-- Given passage --
= = = =

Testing Custom League OAuth2 Client Providers

This week I had to create a custom league/oauth2-client provider to talk to an private OAuth 2 server (also courtesy of The PHP League).

Most of this is pretty routine. Implement some getters that are used in a few template methods. Most of those getters are public and easy to test, but a few of the required methods deal with HTTP responses. I was a bit stuck on how to test them. Which brings us to this post!

Under the hood, league/oauth2-client uses Guzzle and Guzzle has some tooling for testing. Testing a custom OAuth 2 provider is about combining the two.

Example: Testing an Access Token Response

In this example the custom provider create a custom access token class. It would be good to make sure that createAccessToken is invoked correctly from the public getAccessToken method.

use League\OAuth2\Client\Provider\AbstractProvider;
use League\OAuth2\Client\Grant\AbstractGrant;

class CustomProvider extneds AbstractProvider
{
    // ...

    protected function createAccessToken(array $response, AbstractGrant $grant) : CustomAccessToken
    {
        return new CustomAccessToken($response);
    }
}

To test this we’ll set up a Guzzle MockHandler and use it to back a guzzle client. MockHandler is a stub implementation of Guzzle’s usual handler. It returns pre-programmed responses. An OAuth 2 server response to an access token request with a JSON body with a few keys (access_token and expires_in for example).

= = = =

-- Given information --
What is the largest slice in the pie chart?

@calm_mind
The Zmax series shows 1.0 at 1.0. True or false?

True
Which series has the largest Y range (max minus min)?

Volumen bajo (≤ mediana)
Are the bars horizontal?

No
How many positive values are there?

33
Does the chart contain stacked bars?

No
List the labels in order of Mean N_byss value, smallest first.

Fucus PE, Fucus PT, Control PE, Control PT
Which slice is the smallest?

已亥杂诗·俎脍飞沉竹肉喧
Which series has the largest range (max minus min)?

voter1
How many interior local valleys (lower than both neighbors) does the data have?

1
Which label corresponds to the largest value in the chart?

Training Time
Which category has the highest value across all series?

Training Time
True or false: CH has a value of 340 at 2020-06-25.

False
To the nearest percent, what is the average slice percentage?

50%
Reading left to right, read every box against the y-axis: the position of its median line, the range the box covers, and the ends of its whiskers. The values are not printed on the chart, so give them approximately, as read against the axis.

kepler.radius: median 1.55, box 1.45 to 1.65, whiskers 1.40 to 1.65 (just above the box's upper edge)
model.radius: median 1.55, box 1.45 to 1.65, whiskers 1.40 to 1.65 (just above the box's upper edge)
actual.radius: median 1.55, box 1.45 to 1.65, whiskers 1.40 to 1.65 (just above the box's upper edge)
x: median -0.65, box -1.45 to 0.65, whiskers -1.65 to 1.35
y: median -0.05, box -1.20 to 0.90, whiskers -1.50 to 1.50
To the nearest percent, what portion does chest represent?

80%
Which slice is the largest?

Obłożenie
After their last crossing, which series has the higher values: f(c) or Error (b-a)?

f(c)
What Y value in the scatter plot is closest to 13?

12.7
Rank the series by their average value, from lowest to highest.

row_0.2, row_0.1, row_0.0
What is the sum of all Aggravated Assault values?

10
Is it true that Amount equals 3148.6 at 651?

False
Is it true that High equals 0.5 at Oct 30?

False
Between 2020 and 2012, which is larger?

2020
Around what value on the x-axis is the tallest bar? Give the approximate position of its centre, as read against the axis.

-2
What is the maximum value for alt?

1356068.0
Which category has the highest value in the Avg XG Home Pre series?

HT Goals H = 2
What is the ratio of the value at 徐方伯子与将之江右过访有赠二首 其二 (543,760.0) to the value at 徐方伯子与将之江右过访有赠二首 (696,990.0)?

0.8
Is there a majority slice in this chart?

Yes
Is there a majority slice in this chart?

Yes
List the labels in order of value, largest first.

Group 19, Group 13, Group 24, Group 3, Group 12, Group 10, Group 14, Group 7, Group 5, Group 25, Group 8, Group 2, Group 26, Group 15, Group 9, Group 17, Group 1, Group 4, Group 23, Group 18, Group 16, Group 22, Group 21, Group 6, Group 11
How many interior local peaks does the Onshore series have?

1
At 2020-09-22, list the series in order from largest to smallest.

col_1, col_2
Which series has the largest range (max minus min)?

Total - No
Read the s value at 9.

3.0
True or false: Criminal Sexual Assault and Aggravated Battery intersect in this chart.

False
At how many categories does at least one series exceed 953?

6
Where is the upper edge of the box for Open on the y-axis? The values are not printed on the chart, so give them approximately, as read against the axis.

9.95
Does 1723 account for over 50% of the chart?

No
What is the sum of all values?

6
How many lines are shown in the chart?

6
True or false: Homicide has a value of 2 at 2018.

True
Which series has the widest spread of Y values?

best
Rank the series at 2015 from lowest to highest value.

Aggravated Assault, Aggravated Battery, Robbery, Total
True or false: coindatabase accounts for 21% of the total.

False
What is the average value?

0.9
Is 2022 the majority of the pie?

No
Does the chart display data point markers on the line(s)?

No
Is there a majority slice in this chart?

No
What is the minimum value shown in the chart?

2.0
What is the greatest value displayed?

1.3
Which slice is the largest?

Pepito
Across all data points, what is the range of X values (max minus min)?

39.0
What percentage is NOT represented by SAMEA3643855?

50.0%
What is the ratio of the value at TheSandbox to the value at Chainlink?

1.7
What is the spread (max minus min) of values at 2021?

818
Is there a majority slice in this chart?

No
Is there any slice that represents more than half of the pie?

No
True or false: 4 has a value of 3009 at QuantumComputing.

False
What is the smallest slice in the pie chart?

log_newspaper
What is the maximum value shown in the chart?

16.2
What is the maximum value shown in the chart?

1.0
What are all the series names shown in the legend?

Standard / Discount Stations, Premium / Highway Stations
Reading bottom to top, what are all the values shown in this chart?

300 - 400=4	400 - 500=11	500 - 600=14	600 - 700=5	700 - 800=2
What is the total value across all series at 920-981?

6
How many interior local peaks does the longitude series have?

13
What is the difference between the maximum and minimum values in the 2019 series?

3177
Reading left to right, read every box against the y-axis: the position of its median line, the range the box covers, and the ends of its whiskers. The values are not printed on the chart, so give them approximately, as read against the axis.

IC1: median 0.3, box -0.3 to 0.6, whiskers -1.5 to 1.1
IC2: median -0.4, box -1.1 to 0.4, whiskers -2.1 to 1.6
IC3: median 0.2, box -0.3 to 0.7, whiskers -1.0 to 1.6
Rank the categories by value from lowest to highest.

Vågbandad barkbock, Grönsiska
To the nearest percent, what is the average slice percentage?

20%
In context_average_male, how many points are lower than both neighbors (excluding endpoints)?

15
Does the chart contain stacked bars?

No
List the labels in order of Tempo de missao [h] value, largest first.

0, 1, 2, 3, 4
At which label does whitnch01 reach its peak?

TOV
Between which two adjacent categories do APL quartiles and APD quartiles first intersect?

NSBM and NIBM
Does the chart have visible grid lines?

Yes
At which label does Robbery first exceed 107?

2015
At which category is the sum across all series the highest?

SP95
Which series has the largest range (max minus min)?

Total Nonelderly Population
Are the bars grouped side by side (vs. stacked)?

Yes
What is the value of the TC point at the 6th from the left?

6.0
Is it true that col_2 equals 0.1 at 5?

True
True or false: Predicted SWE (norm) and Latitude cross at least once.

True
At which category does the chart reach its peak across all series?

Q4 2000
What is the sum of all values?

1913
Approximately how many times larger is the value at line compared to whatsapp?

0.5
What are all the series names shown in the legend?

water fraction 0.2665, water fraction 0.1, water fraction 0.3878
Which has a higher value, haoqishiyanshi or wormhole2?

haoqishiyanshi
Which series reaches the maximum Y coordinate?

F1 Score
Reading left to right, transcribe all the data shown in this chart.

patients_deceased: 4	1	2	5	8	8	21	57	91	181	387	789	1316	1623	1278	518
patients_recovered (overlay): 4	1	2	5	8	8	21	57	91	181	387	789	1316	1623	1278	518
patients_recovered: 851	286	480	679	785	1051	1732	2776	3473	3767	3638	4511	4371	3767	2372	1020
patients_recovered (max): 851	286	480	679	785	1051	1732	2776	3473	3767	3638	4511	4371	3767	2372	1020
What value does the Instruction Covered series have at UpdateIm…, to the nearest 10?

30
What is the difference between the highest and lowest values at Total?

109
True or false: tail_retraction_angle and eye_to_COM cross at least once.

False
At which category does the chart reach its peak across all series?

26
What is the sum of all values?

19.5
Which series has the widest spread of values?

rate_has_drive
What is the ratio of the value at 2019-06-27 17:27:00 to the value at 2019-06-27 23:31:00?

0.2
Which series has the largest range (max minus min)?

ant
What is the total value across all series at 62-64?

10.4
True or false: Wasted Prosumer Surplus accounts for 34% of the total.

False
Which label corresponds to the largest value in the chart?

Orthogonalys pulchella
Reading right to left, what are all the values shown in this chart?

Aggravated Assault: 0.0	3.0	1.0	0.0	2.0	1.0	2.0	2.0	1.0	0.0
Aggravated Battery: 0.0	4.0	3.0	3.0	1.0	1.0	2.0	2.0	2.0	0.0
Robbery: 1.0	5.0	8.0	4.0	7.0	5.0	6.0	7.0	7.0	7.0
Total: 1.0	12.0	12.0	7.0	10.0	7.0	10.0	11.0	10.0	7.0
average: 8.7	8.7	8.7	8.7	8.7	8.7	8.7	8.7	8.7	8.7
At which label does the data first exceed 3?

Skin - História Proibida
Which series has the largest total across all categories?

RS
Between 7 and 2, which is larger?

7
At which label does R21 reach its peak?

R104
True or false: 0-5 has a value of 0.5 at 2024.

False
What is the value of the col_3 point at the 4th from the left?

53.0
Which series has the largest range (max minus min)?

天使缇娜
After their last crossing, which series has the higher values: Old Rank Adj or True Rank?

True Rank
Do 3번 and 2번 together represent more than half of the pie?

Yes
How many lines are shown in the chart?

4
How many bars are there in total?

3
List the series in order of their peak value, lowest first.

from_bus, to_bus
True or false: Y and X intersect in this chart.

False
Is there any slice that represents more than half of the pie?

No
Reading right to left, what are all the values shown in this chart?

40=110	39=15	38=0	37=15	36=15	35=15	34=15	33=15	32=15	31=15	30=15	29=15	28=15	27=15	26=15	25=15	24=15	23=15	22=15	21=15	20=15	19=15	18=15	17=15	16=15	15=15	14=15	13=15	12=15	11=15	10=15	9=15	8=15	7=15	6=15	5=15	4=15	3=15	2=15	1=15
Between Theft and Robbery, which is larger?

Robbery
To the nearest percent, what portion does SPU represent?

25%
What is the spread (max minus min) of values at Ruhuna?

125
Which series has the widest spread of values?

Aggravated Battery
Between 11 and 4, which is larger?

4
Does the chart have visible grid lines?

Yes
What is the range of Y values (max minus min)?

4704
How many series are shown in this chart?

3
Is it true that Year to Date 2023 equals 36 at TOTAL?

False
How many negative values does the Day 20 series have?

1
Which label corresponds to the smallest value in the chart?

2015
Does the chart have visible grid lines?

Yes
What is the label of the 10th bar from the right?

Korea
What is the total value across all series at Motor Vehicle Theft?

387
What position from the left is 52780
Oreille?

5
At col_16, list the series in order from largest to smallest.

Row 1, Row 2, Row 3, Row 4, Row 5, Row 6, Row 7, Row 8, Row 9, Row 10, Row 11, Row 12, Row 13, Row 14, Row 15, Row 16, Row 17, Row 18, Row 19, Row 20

= = = =

-- Assigned task A --
List every class name that appears in the code sample of the post on testing custom OAuth 2 client providers.
-- Assigned task B --
Write what comes next in the post on testing custom OAuth 2 client providers, picking up after its last sentence.
The rows above play no part in this work.

-- Expected answer A --
AbstractProvider, AbstractGrant, CustomProvider, CustomAccessToken

-- Expected answer B --
use GuzzleHttp\Client as HttpClient;
use GuzzleHttp\HandlerStack;
use GuzzleHttp\Handler\MockHandler;
use GuzzleHttp\Psr7\Response;

$response = new Response(200, [
    'Content-Type' => 'application/json',
], json_encode([
    'access_token' => 'testToken',
    // may also want to provide these keys depending on your use case
    'resfresh_token' => 'testRefreshToken',
    'expires_in' => 3600,
]));

$handler = new MockHandler([$response]);
$handlerStack = HandlerStack::create($handler);

$httpClient = new HttpClient([
    'handler' => $handlerStack,
]);

Now we need to pass that handler to the custom provider. The base AbstractProvider provides a $collaborators argument to its constructor, so that’s one option.

$provider = new CustomProvider([
  // options here
], [
  // collaborators
  'httpClient' => $httpClient,
]);

There’s also a setHttpClient method:

$provider = new CustomProvider(/* ... */);

$provider->setHttpClient($httpClient);

Ones the client is set on the custom provider, invoking getAccessToken will use that stub response and a test can verify that the createAccessToken method is being called as expected.

$token = $provider->getAccessToken('authorization_code', [
    'code' => 'testAuthCode',
]);

assert($token instanceof CustomAccessToken);
assert($token->getToken === 'testToken');  // make sure the mock response was used

Should you wish to inspect the requests that were make, Guzzle provides a history middleware. I don’t think this is necessary however. It’s the responsiblity of the league/oauth2-client package to verify that the outgoing requests are correct. Most custom providers only need to worry that they are correctly dealing with responses.

A similar strategy here can be used to verify the other methods that deal with response (checkResponse and createResourceOwner for example.

Why Not Just Mock/Spy a HTTP Client?

I try really hard to avoid mocking code I don’t own. By using Guzzle’s Mock handler I can ensure that I’m using guzzle (via the custom provider) correctly. This is someone of a personal choice. I don’t think mocking an http client or event mocking part of the provider is necessarily bad. But using Guzzle’s built in testing facilities made the most sense to me.

That said, this method will break should league/oauth2-client ever change its underlying http client. So would mocking the http client directly.